How the Concept of Race Is Understood (Implicitly) By Everyone

We all understand the concept of race, which is sometimes referred to as ethnic groups. Everybody can easily identify someone as white, asian, arab or as black. It’s arguable not even that difficult to tell the difference between various ethnic groups. I haven’t encountered anyone who has confused an Italian with a Swede, for example.

So this concept of race seems to be something we all understand. However, it can often be viewed as racist to talk about it explicitly.

At least that is a common epithet that is verbally thrown at you whenever you try to point out the consequences of mass immigration, like the fact that we are becoming a minority in our own countries.

How race is talked about implicitly vs explicitly

Ironically, the whole concept of “diversity” is about having different races in the same place.

Don’t believe us? Try google “diversity” and all the images you see pretty much emphasize on having different races mixed together. It’s a good example on how race is understood by everyone and is used implicitly.

“We all bleed red”, “we are all humans”, “skin color doesn’t matter” or similar type of arguments are all indirect ways of saying “don’t care about race”.

They are basically accusing us of being too “obsessed” with race, just because we don’t wish to see the demise of our people. It’s not something that should be talked about.

However, our observation is that we are not talking about race more than anyone else. In fact, anti-whites (political correct people with an anti-white mindset) are the ones who are are bringing race into the agenda all time. The difference is that they mostly do so implicitly and not explicitly.

There are exceptions though. Sometimes they complain that a department, corporation, football team, or a government is “too white”, and that it needs more diversity (meaning more non-whites), and you can’t really be more explicit than that. You never hear anybody complain that a workplace, school or neighborhood is “too black” or “too asian” and that we need to compensate by adding more white people.

The same meaning of saying “it is too white” can also be said in a more vague manner, like that the government needs to reflect the changing demographics of the population. Notice that when points like these are made by politically correct people they do not necessarily mention “race” or “white people” explicitly. They do not always say explicitly that there are too many whites and that we need to replace the whites with people of color. But what else could they mean?

How the concept of race is both being understood and denied

Most people are probably familiar with the white guilt phenomenon by now. All we heard and read about during our school years were how whites are guilty of this and that and the other. This is not a coincidence either, since it is one of the major arguments used to have open borders in the first place (which ironically would mean that immigration and so called diversity is a punishment and not a strength).

If you try to go against the anti-white doctrine and talk favourably about whites, or even just stating that you don’t agree with them that we should have open borders and become a minority in our own homelands, you will most likely be met with the “who is white?” argument.
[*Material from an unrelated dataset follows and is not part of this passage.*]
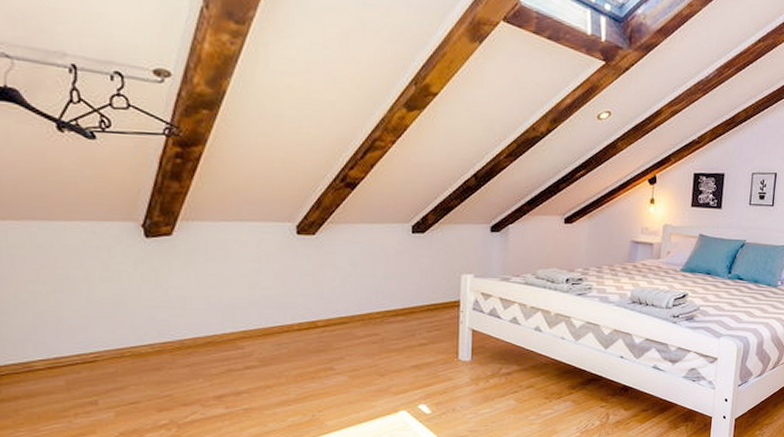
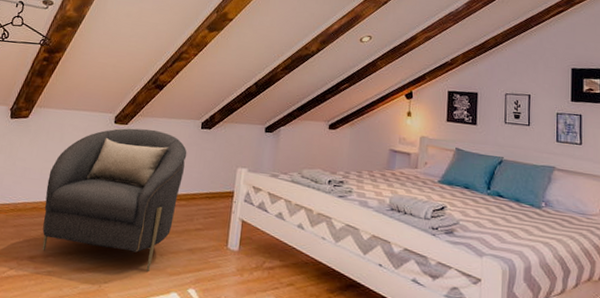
armchair: none [219,238,398,394] -> present [42,128,187,271]

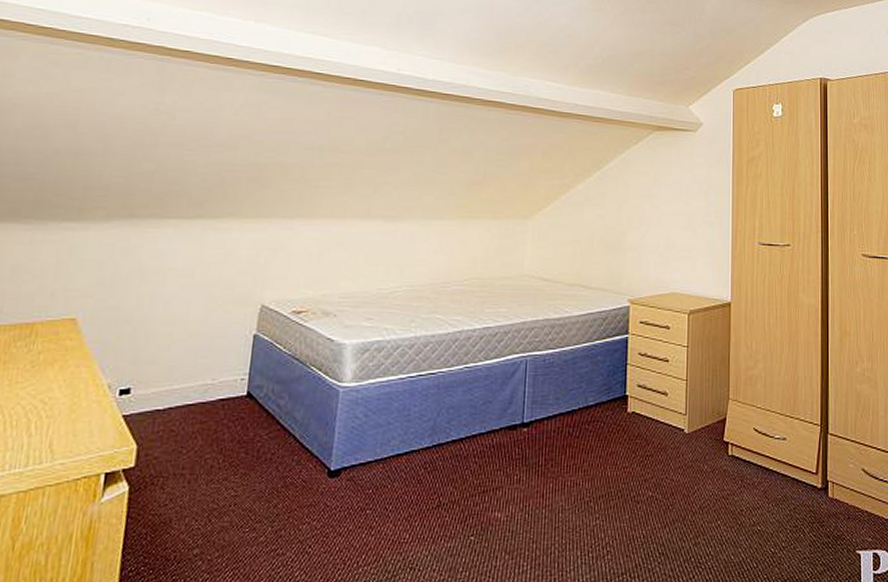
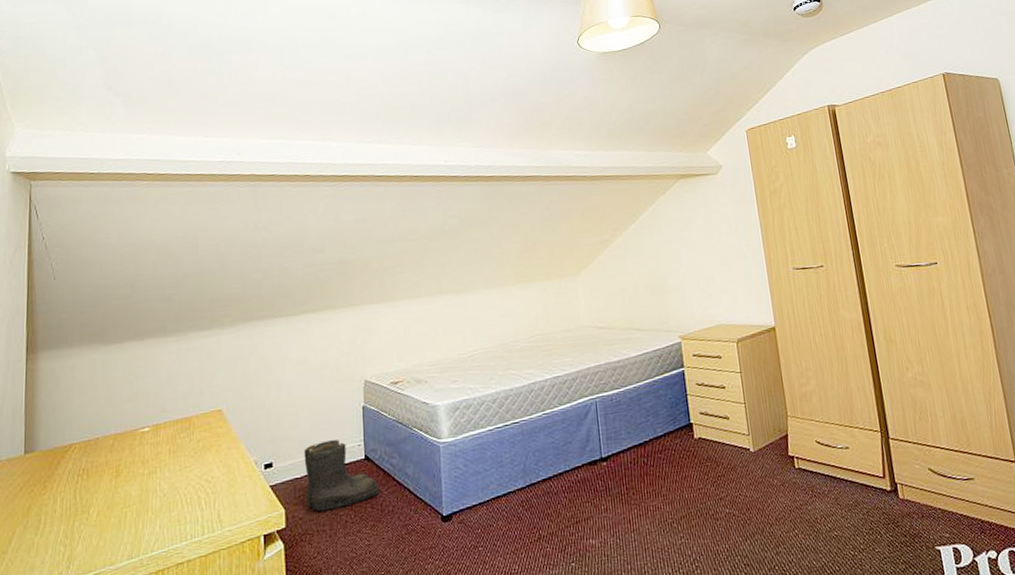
boots: none [165,369,259,452] -> present [304,439,380,512]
It’s funny how people with an anti-white mindset always have trouble understanding who is white whenever someone who doesn’t agree with their policies confronts them, but whenever whites are talked about in negative contexts, such as when the topic of slavery or colonialism comes up, they never have any problems identifying who is white.

This might seem like an explicit contradiction but it is actually an inconsistency that is usually subconscious or implicit.

Conclusion

Everyone understands the concept of race. Diversity itself is based on different races coming together.

Based on examples like the ones presented above we see that politically correct people understand race but often choose to talk about it implicitly.

When we are talking about race and ethnic groups we are referring to concepts that everyone understands, the only difference is that we often are a lot more explicit about it.

So next time you are being accused of being obsessed with race or being called a racist for talking about issues that is directly or indirectly race related, remember that they are themselves talking about race just as much, if not more.

The difference is that our reason for talking about race explicitly is that we try to describe the reality they way we see it, and we have nothing to hide.

And don’t be afraid to call them out for what they are: anti-white. After all, anti-racist is just a codeword for anti-white.